TEXT PASSAGE:
================================
If you are doing what I expect you are doing (caching the IP addr,
port ID, etc) then +++1 :-)  Similar to why I'm abstracting the 
canon_name type.  It's not the transparent details I'm hiding (that's 
only part of it), but once we chug through the calls for one half 
of the details, why do so again?

I know we are arguing against optimizing now... but handing off 
anything but abstract types causes headaches later when we try 
optimizing.  I'm already hitting the wall with the now-opaque finfo 
structure, and I'm not happy about it.  Specifically, group and user
calls are expensive (they aren't part of stat on Win32), their types
are variable length byte arrays (SIDs), and the user, group and world
permissions are a nightmare (nearly 2 orders of magnitude slower than
the simple stat.)  Solid types will always be bad in any portability
library, especially APR (and its portability library, too :-)

In Win32, with finfo, we really want four groups of things:

1. stat the file for size, dates, and file type ()
2. resolve the inode, device and object type (pipe/dev/etc)
3. resolve the file's true name
3. resolve the owner or group
4. resolve the permissions of the owner, group or world

and, in totally non-unix fashion (but applicable to Mac OS X, etc):

5. resolve the permissions of any user or group

Either the 2nd or 3rd queries resolve the 1st, but there is no single
method to both resolve the device/inode and the true filename in the
same call.  The owner and group are expensive, and permissions are
mind-bogglingly so!
================================
EXTRACTED ENTRIES:
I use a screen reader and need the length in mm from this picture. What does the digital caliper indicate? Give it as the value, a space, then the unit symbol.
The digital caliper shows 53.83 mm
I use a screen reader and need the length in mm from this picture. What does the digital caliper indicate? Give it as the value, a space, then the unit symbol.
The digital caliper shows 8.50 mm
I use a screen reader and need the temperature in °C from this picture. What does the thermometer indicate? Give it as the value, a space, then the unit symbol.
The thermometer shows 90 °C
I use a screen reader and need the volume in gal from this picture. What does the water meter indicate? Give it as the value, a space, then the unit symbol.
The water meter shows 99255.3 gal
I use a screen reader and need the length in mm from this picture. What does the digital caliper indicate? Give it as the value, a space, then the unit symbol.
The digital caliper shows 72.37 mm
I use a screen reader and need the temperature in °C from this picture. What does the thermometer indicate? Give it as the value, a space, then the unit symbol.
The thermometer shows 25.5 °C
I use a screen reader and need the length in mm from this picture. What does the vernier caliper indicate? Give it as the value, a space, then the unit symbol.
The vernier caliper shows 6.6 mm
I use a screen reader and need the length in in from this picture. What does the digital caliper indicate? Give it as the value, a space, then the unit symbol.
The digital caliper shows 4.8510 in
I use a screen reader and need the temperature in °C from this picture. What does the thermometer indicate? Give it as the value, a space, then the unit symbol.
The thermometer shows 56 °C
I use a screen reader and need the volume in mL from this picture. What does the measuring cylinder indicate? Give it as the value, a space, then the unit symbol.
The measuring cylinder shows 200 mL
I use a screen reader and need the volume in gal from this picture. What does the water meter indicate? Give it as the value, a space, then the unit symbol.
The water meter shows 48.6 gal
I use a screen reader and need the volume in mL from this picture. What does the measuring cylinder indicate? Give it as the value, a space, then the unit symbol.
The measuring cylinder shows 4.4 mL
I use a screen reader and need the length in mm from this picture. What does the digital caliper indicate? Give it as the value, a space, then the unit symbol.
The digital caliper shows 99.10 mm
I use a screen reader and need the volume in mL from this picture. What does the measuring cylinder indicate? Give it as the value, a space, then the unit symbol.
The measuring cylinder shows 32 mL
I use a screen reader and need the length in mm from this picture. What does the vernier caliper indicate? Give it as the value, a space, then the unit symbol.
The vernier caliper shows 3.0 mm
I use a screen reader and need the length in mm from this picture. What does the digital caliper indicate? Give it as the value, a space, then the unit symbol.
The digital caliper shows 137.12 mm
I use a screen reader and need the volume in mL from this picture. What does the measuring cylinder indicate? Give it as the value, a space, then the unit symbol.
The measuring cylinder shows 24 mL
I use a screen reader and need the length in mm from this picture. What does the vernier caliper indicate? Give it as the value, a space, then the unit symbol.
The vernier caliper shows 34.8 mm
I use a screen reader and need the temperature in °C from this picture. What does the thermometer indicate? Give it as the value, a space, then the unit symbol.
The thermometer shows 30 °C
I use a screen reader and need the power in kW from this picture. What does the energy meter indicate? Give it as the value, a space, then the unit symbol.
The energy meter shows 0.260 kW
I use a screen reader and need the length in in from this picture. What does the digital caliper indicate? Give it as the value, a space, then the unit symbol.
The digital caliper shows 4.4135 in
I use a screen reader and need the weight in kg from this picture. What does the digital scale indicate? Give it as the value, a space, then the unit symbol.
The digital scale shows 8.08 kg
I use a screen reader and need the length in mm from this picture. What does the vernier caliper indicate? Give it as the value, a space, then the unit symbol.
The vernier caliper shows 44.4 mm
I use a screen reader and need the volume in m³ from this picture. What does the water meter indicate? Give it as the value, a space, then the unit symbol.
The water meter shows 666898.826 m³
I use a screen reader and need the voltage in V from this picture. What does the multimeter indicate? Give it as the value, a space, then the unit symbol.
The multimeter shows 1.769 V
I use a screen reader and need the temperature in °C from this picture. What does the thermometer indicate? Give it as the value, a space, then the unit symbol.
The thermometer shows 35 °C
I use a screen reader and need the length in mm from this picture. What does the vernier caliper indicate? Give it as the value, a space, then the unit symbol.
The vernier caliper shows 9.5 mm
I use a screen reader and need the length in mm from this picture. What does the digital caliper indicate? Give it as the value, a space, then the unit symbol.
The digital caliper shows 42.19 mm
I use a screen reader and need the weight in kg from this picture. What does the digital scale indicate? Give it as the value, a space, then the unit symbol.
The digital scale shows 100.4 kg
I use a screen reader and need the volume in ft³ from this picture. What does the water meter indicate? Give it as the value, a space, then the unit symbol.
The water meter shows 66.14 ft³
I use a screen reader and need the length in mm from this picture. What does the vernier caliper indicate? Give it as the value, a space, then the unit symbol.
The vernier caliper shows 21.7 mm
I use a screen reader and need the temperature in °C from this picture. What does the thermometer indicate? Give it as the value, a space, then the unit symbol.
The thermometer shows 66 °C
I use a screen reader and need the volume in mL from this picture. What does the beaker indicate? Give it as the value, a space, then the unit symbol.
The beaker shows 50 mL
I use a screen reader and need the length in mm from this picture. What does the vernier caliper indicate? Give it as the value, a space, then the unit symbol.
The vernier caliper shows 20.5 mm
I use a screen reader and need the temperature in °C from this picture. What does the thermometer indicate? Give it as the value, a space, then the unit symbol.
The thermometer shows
================================
WHAT IS REQUIRED:
Reproduce the passage on Win32 file information word for word, from "and, in totally" up to and including "mind-bogglingly so!".

RESULT:
and, in totally non-unix fashion (but applicable to Mac OS X, etc):

5. resolve the permissions of any user or group

Either the 2nd or 3rd queries resolve the 1st, but there is no single
method to both resolve the device/inode and the true filename in the
same call.  The owner and group are expensive, and permissions are
mind-bogglingly so!